EXERCISE DIRECTIONS:
In the passage below about the Warszawa car, list every country named as a destination when exports began in 1954.
··· PASSAGE FOR REVIEW ···
Named after Poland's capital city Warsaw, the Warszawa was until 1957 identical to the Soviet Pobeda, built under license, which was given to Poland by GAZ at Joseph Stalin's insistence. The engine was the same, side-valve M-20 unit of 2120 cc as used in the Pobeda, producing 50 hp-metric. Exports of the car started in 1954 to countries such as Romania, China, Bulgaria and Albania. In 1956 work began on the development of a new four-speed gearbox. However, it failed in practice and its development was suspended. In the same year, work began on an overhead valve engine that could be used to drive the car. This engine was a copy of the Étendard engine used on the Renault Frégate, and started being put on Warszawa models in 1962. The first major modernization took place in 1957. The new model was called FSO Warszawa M20 model 57, but not long after its name was changed to Warszawa 200. The new model received a restyled front-end section. The powertrain was modified too, the compression ratio was raised from 6.2:1 to 6.8:1 and maximum power crept up to 52 hp-metric.
··· LISTED ENTRIES ···
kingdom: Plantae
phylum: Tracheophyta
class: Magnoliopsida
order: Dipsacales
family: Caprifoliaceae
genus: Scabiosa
···
ANSWER SECTION:
Romania, China, Bulgaria, Albania